The Venice Architecture Biennale this year gives top billing to U.K. architects, starting with David Chipperfield.
The man best known for his work on Berlin’s Neues Museum is steering the event. Norman Foster and (Baghdad-born, London-based) Zaha Hadid also have notable displays.
The central exhibition, designed by Chipperfield, is titled “Common Ground” to stress teamwork over self-centeredness.
Chipperfield said the theme was “to encourage my colleagues to react against the prevalent professional and cultural tendencies of our time that place such emphasis on individual and isolated actions.”
Foster -- architect of London’s Gherkin tower -- has a dim, immersive display called “Gateway” in the Arsenale’s first gallery. Names of generations of architects, critics and designers slither across the floor in moving projections. Images of the world’s landmarks, slums and protest sites flash across wall-to-wall screens.
In the central exhibition, Foster has another room devoted to his Hongkong and Shanghai Bank tower, completed in 1985 in Hong Kong. Surrounding a maquette of the building are an Andreas Gursky photo of it and a Ben Johnson painting.
Hadid shows “Arum” (2012), a huge funnel-shaped pleated-metal sculpture inspired by Frei Otto, architect of the 1972 Munich Olympic arena.
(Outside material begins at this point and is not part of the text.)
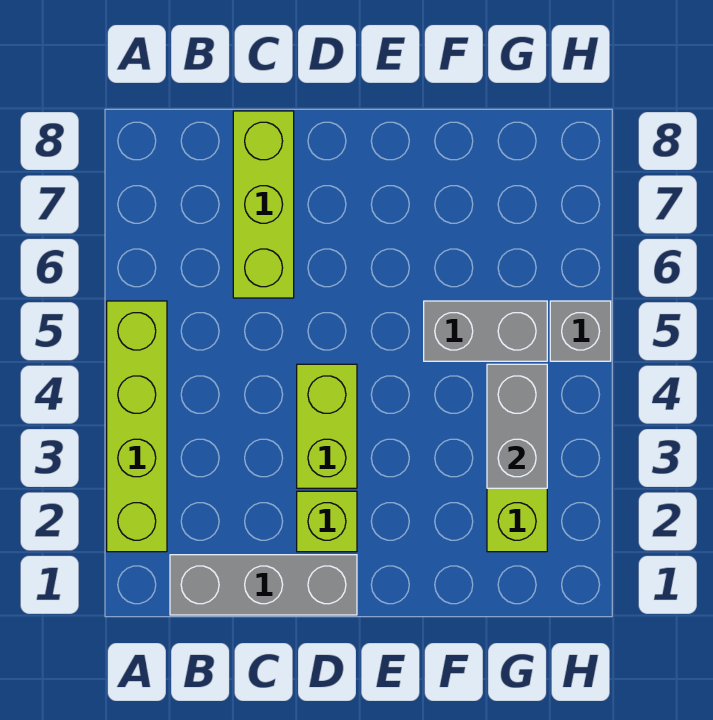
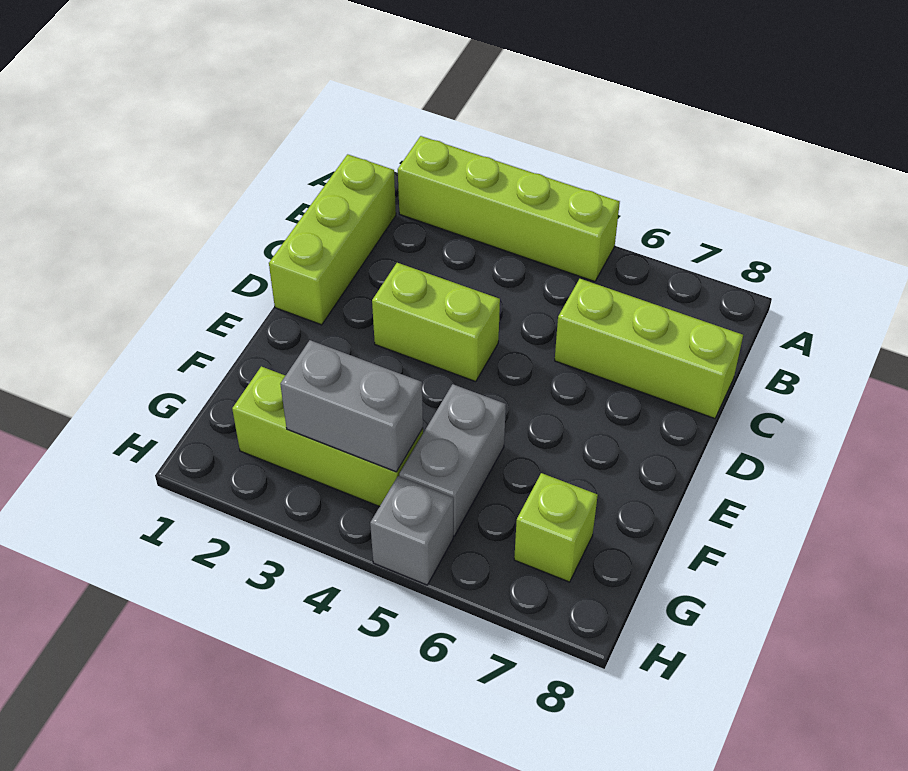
grey brick B1:D1 level 1 -> lime brick B1:D1 level 1
lime brick D2 level 1 -> lime brick G7 level 1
The Biennale is held within walking distance of St. Mark’s Square. Exhibitions are inside the “Corderie dell’Arsenale,” once Venice’s naval ropemaking workshops, and the lush Giardini gardens, where countries have age-old permanent pavilions.
At the U.S. pavilion, an exhibition called “Spontaneous Interventions” displays examples of architects, designers and citizens taking over derelict spaces to make them more sustainable, creating urban farms and new bike lanes.
Director Wim Wenders -- whose documentary “Pina” focused on the late German choreographer Pina Bausch -- shows the austere Swiss architect Peter Zumthor in a short movie.
The 13th Venice Architecture Biennale runs through Nov. 25, 2012. The event is held every other year, alternating with the Art Biennale.
(Farah Nayeri writes for Muse, the arts and culture section of Bloomberg News. The opinions expressed are her own.)